(DATA PROVIDED Opens)

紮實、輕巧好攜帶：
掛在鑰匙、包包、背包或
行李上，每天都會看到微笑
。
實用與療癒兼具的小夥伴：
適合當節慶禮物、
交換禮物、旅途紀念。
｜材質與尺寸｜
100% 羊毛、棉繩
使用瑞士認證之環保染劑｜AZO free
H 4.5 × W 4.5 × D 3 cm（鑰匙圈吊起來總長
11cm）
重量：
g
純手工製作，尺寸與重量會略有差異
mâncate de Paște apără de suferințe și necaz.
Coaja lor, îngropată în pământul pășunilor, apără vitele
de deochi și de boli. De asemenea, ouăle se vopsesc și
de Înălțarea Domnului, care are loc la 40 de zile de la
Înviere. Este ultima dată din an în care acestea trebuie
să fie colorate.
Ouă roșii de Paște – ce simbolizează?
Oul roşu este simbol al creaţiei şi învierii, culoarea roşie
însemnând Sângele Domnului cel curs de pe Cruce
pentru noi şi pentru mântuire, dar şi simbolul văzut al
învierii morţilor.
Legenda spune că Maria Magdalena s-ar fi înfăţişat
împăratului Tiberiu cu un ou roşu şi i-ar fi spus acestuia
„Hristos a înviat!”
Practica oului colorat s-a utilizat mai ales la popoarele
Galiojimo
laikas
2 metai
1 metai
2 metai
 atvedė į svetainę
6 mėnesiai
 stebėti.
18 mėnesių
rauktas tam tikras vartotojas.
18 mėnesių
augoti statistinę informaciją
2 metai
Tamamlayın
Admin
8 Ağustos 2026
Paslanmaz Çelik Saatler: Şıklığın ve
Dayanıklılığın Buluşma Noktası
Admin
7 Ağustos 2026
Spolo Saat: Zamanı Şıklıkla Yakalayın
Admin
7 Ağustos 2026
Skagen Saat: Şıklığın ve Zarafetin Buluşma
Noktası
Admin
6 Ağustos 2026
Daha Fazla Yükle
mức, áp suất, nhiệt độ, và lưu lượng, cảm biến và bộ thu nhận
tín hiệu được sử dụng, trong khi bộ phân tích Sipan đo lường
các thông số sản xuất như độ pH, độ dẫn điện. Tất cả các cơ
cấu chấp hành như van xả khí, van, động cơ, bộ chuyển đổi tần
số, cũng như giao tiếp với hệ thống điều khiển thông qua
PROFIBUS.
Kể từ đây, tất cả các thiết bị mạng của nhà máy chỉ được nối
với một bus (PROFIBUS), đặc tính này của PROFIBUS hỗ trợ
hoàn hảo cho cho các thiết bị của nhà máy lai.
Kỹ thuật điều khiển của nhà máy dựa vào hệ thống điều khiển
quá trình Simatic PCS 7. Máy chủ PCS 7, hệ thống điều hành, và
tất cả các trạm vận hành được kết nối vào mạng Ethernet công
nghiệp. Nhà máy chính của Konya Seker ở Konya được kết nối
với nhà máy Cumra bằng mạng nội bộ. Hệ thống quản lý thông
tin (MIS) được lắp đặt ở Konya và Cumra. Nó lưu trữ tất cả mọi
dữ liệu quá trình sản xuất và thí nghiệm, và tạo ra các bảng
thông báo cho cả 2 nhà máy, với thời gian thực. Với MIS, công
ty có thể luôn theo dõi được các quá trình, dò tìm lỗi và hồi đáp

(DATA PROVIDED Closes)

### YOUR GOAL
Copy every line above that holds the word "công".

### RESPONSE
tất cả các trạm vận hành được kết nối vào mạng Ethernet công
thông báo cho cả 2 nhà máy, với thời gian thực. Với MIS, công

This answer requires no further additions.